The yeast strain C. albicans was found to be relatively sensitive to lactones 2–4, wherein only compound 2 completely inhibited growth. The other compounds limited the increase in the biomass. It should be noted that compound 5 stimulated the growth of this yeast resulting in the increase in biomass ΔOD equal to 1.26, whereas the control culture yeasts’ value was 1.14.

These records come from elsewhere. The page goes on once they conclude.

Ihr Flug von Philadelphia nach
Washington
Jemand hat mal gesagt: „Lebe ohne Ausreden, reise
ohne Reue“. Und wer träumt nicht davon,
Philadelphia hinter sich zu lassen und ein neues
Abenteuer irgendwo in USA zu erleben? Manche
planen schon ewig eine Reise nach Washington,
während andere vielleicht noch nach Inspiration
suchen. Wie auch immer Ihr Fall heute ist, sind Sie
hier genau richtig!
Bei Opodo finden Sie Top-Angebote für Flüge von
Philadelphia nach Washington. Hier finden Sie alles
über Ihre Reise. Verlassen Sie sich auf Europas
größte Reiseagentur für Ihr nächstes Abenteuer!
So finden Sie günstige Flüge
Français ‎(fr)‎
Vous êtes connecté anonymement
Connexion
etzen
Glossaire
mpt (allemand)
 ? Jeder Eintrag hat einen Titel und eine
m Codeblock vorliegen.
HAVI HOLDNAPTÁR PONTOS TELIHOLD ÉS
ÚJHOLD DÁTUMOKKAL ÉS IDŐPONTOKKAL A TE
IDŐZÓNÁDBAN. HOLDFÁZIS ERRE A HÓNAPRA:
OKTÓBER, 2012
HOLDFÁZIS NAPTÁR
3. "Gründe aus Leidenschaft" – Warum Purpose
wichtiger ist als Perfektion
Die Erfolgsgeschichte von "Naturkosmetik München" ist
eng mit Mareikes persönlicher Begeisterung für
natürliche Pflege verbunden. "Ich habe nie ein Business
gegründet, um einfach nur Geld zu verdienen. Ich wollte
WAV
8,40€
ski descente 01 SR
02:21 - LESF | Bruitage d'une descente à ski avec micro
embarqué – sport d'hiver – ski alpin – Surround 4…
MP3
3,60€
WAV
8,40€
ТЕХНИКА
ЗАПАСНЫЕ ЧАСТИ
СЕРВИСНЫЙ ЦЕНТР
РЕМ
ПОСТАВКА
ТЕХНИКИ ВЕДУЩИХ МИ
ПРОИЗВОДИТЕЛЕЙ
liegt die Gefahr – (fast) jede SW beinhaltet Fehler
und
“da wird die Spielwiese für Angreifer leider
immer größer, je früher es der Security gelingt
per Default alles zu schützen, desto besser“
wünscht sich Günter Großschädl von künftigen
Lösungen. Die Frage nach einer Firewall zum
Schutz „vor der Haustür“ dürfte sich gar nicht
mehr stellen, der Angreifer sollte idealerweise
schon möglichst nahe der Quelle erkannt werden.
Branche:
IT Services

In the next step, halolactones 2–4 and hydroxylactone 5 were examined for their deterrent activity against the peach potato aphid Myzus persicae (Sulz.). The results of these tests are presented in

Table 4. Deterrent activity of lactones 2–5. Numbers for C = control and T = treated represent mean number (±SE) of aphids that settled on the control or the treated leaf (choice-test) 1 h, 2 h, and 24 h after exposure. p—significance level (Student’s t-test; StatSoft, Inc. (2014) STATISTICA)—significant differences (p < 0.05) between the number of aphids settled on either leaf are underlined.

Lactone	1 h			2 h			24 h
	C	T	p	C	T	p	C	T	p
2	6.8 ± 0.9	5.3 ± 0.8	0.2100	7.3 ± 1.0	5.6 ± 1.0	0.2602	14.4 ± 0.8	5.0 ± 0.7	0.0000
3	9.3 ± 0.8	7.0 ± 1.3	0.1611	9.8 ± 1.0	6.5 ± 1.2	0.0507	13.0 ± 2.1	5.4 ± 2.1	0.0219
4	6.1 ± 1.1	6.4 ± 1.2	0.8811	7.1 ± 0.9	6.4 ± 1.3	0.6546	7.6 ± 1.5	5.6 ± 1.9	0.4304
5	5.6 ± 1.7	5.9 ± 0.9	0.8978	6.5 ± 1.7	5.4 ± 0.7	0.5571	6.1 ± 2.0	10.6 ± 2.3	0.1599

.

Iodolactone 4 and hydroxylactone 5 did not affect aphid behavior during settling in a significant way. Nevertheless, lactone 4 showed a tendency to inhibit aphid settling, while 5 appeared to be a weak attractant. Chlorolactone 2 and bromolactone 3 caused a significant avoidance of the treated leaves by the aphids later than two hours after exposure but the indices of deterrence (ID) calculated on the 24th hour reached the relatively high values of 0.5 and 0.4, respectively (Table 4, Figure 8). Similar effects were obtained when studying the effect of piperitone-derived halolactones on M. persicae settling behavior: the incorporation of chlorine, bromine and iodine atoms in the lactone molecule caused a significant increase in deterrent activity [39]. In the cited study, the strongest effects were attributed to chlorine and bromine atoms while the effect of iodine atom on the activity was less pronounced [39].

4. Conclusions

The 22 fungal strains were tested for their ability to transform three halolactones 2–4. Only two of these strains (C. japonica AM472 and F. culmorum AM10) were able to conduct the reaction of hydrolytic dehalogenation of the chosen substrates, giving hydroxylactone as a product. The best result was obtained when bromolactone 3 was transformed by the F. culmorum AM10 strain. Enantiomeric excesses were low, but in all cases the (+)-enantiomer was produced in excess. Chloro- 2, bromo- 3, iodo- 4 and hydroxylactone 5 were then subjected to biological tests. The growth inhibition tests were conducted on the chosen strains of bacteria, yeast and filamentous fungi. Complete inhibition of growth of S. aureus strain was caused by lactones 2, 3 and 4. Lactone 2 caused complete inhibition of growth of C. albicans strain. The same effect was observed for lactones 3 and 4 when F. linii strain was tested. Lactones 2, 3, 4 limited the increase in the biomass of E. coli, P. fluorescens and A. niger strains. Lactone 5 also limited the increase in the biomass of S. aureus and P. fluorescens strains. Other assays were performed on the peach potato aphid. These tests showed that lactone 4 was inactive against M. persicae. Lactones 2 and 3 showed deterrent activity. Indices of deterrence after 24 h reached the relatively high values of 0.5 and 0.4 for compounds 2 and 3, respectively. Lactone 5 showed a weak attractant activity after 24 h.